● ITEM SUMBER
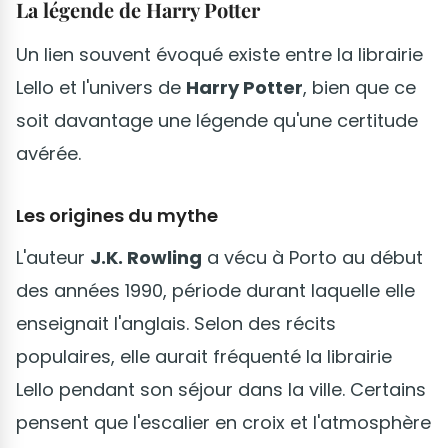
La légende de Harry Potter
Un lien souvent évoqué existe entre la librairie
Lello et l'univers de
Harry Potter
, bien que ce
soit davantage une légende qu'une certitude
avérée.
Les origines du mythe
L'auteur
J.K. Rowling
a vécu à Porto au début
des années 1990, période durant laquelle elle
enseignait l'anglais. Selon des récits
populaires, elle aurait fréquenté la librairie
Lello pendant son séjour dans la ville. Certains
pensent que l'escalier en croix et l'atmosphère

...

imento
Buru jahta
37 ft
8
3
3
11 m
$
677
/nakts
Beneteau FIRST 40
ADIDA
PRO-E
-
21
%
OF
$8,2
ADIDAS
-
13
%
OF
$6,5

==

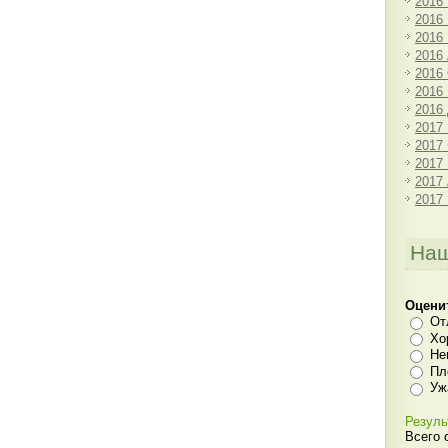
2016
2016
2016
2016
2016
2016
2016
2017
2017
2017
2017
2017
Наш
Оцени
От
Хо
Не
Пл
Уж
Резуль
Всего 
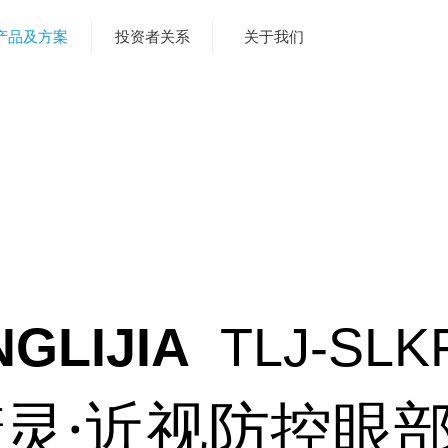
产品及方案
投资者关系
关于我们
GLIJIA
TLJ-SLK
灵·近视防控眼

● TUGAS TERTULIS
Ketik ulang persis baris-baris pada item di atas, mulai dari baris yang memuat "La légende de Harry Potter" hingga baris yang memuat "pensent que l'escalier", dengan kedua baris itu ikut disertakan.

● JAWABAN YANG DIHARAPKAN
La légende de Harry Potter
Un lien souvent évoqué existe entre la librairie
Lello et l'univers de
Harry Potter
, bien que ce
soit davantage une légende qu'une certitude
avérée.
Les origines du mythe
L'auteur
J.K. Rowling
a vécu à Porto au début
des années 1990, période durant laquelle elle
enseignait l'anglais. Selon des récits
populaires, elle aurait fréquenté la librairie
Lello pendant son séjour dans la ville. Certains
pensent que l'escalier en croix et l'atmosphère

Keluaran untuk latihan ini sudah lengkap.